•Part 20•

19 0 0
                                    

“Ih! Ih! Ih! Nyontek PR Kimia plisssss!” Itu Feri yang memanggil Ihsan seenak jidat. Dia memasuki kelas dengan napas ngos-ngosan.

“Demi apa gue lupa kalo Bu Siska ngasih PR bejibun! Lagian lo pada juga nggak ngingetin gue. Asliii bisa jadi ikan asin gue dijemur,” cerocos Feri sambil mengacak-acak tasnya dan mengeluarkan seperangkat buku beserta alat tulis. Sedangkan, orang yang ditodongnya sejak tadi masih bergeming. Enggan mengganti posisi wajah tertelungkup di meja dan menghadap ke tembok.

“Buruan mana gue pinjem buku lo!”

Kesal karena tak kunjung mendapat respons, Feri mengguncang bahu teman sebangkunya itu.

“Ih, Ih, Ihsan! Budek lo yak?!”

Cowok itu melenguh pelan. “Mau apa sih lo? Ambil aja sendiri,” sahut Ihsan akhirnya, dengan suara pelan dan serak. Merasa ada yang aneh, Feri tidak lantas melancarkan aksinya mengobrak-abrik isi tas Ihsan.

“Eh, kenapa lo? Lemes amat.”

“Gue mau tidur. Jangan ganggu.”

“Sakit lo? Ke UKS aja kuy! Sekalian gue bisa kabur dari kelas Bu Siska. Hehe.”
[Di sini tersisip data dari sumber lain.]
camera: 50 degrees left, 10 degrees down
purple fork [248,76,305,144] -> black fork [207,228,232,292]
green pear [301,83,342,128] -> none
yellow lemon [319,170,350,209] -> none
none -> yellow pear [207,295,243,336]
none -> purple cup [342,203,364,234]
“Nggak ada. Udah lo salin aja. Diem.”

Feri mendengus, tangannya lalu bergerak menggoreskan tinta di lembar kosong miliknya.

Dua puluh menit berlalu, Feri hampir selesai menyalin pr-nya.
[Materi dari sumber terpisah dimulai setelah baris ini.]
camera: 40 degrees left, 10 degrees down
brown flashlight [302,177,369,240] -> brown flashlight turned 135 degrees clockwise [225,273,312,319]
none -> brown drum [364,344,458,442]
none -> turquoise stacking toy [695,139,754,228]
“Ihsan! Buku yang kemarin lo pinjem di perpus gantian gue pinjem dong. Udah selesai belum?”

Feri melirik sekilas.

“San, Ihsan!”

“Ssssst! Berisik lu Del! Lagi tidur dia. Jangan ganggu.”

“Kenapa dia?”

“Nggak tahu. Gue suruh ke UKS nggak mau. Padahal kan gue bisa ikutan skip.”

Plak

Feri mengelus lengannya yang menjadi sasaran empuk Dela.
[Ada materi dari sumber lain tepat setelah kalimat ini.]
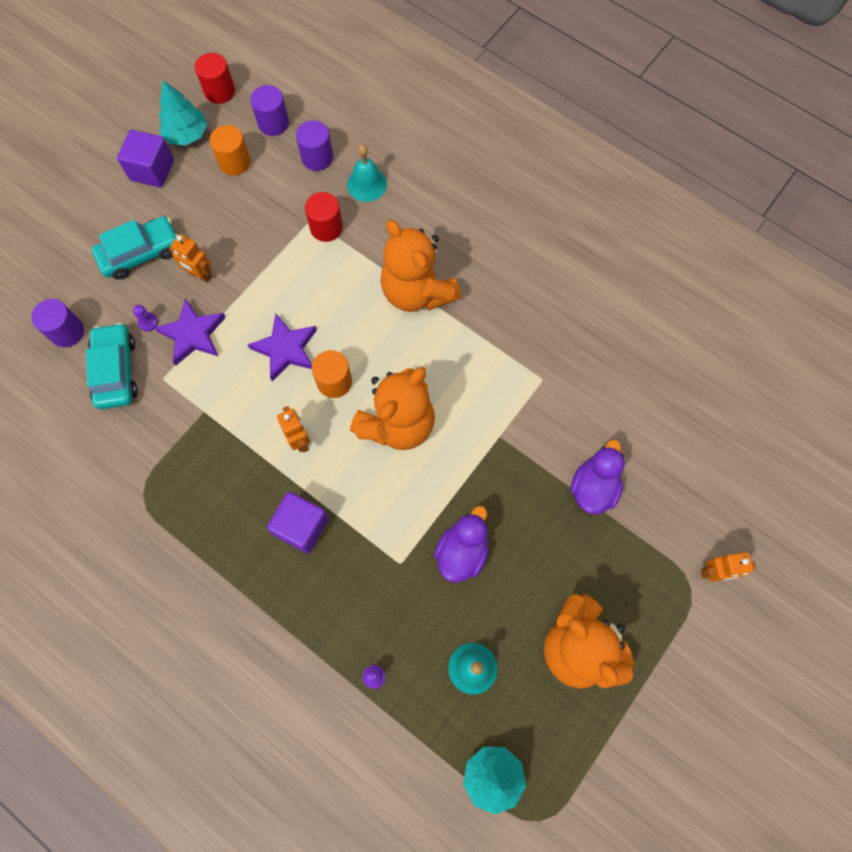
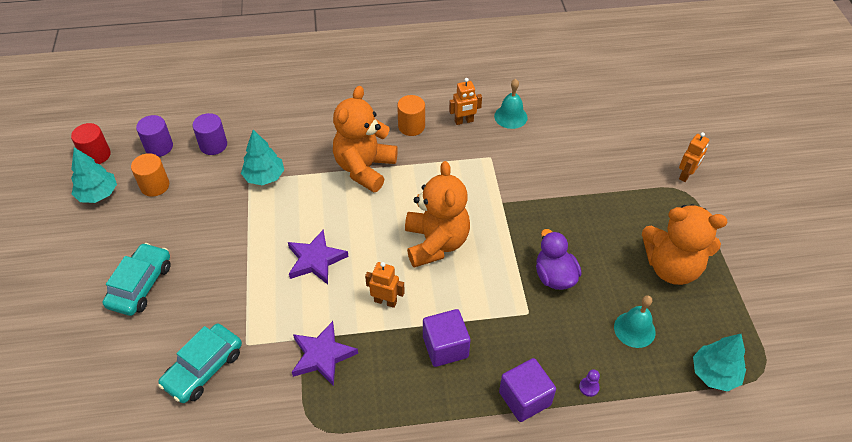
camera: 45 degrees left, 20 degrees down
purple cylinder [31,299,84,347] -> none
turquoise car [86,323,138,409] -> turquoise car turned 90 degrees counterclockwise [158,324,242,403]
purple cube [117,130,174,188] -> purple cube moved to [499,358,556,422]
purple pawn [133,305,158,331] -> none
purple star [154,299,226,365] -> purple star moved to [292,321,358,386]
orange robot [169,234,212,283] -> orange robot moved to [449,78,482,125]
red cylinder [305,192,343,242] -> turquoise tree [241,130,284,185]
orange cylinder [312,350,352,398] -> orange cylinder moved to [397,95,425,136]
turquoise bell [347,144,387,202] -> turquoise bell moved to [494,79,528,129]
orange teddy bear [380,220,461,312] -> orange teddy bear turned 105 degrees clockwise [333,86,398,192]
purple duck [570,439,625,515] -> none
“San, lo sakit?” tanya Dela sambil meletakkan punggung tangannya di dahi laki-laki yang matanya terpejam itu.

Benar saja, sensasi panas langsung menjalar di tangannya. Bahkan, rambutnya mulai basah karena keringat. “Fer! Lo gila ya?!”

“Kayaknya waras kok.”

“Ini Ihsan panas banget badannya. Lo nggak ada peduli-pedulinya sama sahabat lo sendiri!” Dela mulai mengomel.

“San, lo udah sarapan belom? Gue beliin ya? Lo ke UKS aja dulu. Istirahat di sana. Atau lo mau—”

“Eh eh eh Dela Maheswari. Kalo lo nyosor gitu, yang ada dia tambah stres.”

“Tarr tarr tarr tarrr dulu tarr,” Feri tampak berpikir, “sejak kapan lo jadi super perhatian gini ke Ihsan? Ooh jadi cowok yang lo suka di sekolah ini tu Ihsaaan? Yah! Pupus deh harap—”

“Lo bisa diem dulu nggak? Ini Ihsan dulu gimana elahh?!”

Bukannya lantas mengambil tindakan untuk sahabatnya, Feri masih memicingkan mata menggoda Dela. Bersamaan dengan itu, Rafi dan Alea datang. Walaupun, sebenarnya mereka sudah berada di depan pintu sejak tadi, sengaja menyimak.

“Eh pada ributin apa kalian?” Rafi sengaja berbasa-basi.

“Ihsan sakit,” sahut Dela.

“Terus kenapa nggak dibawa ke UKS bambank?!” Feri terlonjak saat Rafi berteriak di depannya.

“Feri nih, nggak jelas! Ihsan sakit tapi nggak peduli.”

“Eh nggak usah mengadu kambing sama sahabat gue lu Del. Gue heran aja lo perhatian banget ke Ihsan.”